◆ Passage shown ◆
=== Section Start ===

I know you can block specific hosts, but I'm not sure you can block specific
ports on those hosts...  You wouldn't want to block their server completely,
as all traffic probably passes through it.

To do that, tho, you can do this:
$IPCHAINS -A input -l -s XXX.XXX.XXX.XXX -d $EXTERNAL_NET -j DENY

I don't know about blocking a specific port, though...

> -----Original Message-----
> From: Halcyon [SMTP:[EMAIL PROTECTED]]
> Sent: Thursday, January 04, 2001 2:24 PM
> To:   [EMAIL PROTECTED]
> Subject:      Re: blackhole firewall rules
> 
> ----- Original Message -----
> From: "Burke, Thomas G." <[EMAIL PROTECTED]>
> To: <[EMAIL PROTECTED]>
> Sent: Thursday, January 04, 2001 10:51 AM
> Subject: RE: blackhole firewall rules
> 
> 
> > Why not just reject packets on the port where they scan?  I imagine they
> > usually scan the same port number.

=== Section End ===

◆ Supplied information ◆
=== Section Start ===

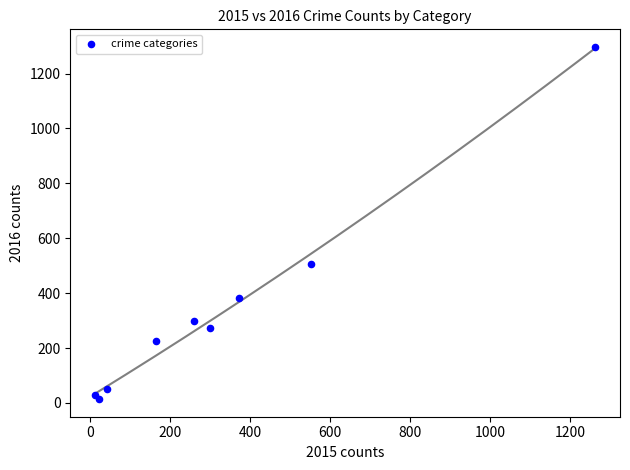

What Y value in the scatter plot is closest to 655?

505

=== Section End ===

◆ What to do ◆
a: In the firewall email, on what date and at what time was the message from Halcyon sent?
b: Translate this sentence from the firewall email into Spanish: "You wouldn't want to block their server completely, as all traffic probably passes through it."
c: Carry the firewall email on beyond its final quoted line.
The material was taken from a separate source.

◆ Task results ◆
a: Thursday, January 04, 2001, at 2:24 PM.

b: No querrías bloquear su servidor por completo, ya que probablemente todo el tráfico pasa por él.

c:
> 
> Sure, I can do that too.  The ports I want to block are arbitrary, really.
> 
> > This blocks the entire outside world from accessing port 31337 (and logs
> it)
> 
> This is the problem, here.  I want to keep my smtp server open to the
> world
> so I can receive email and access my imap server from work or the road,
> but
> closed to @home so they can't tell that I run my own mail server.  Is
> there
> a way to deny a packet by source?  I'm sure there must be.
> 
> > Although, I imagine that might break a lot of stuff...
> 
> Yep.  So I need a rule that says: if from source IP x to y port, drop
> packet.  otherwise, allow.  Ideally, the rule would do a hostname lookup
> to
> see if it's from home.net, but if that's impossible I can probably just
> figure out the IP range that @home uses.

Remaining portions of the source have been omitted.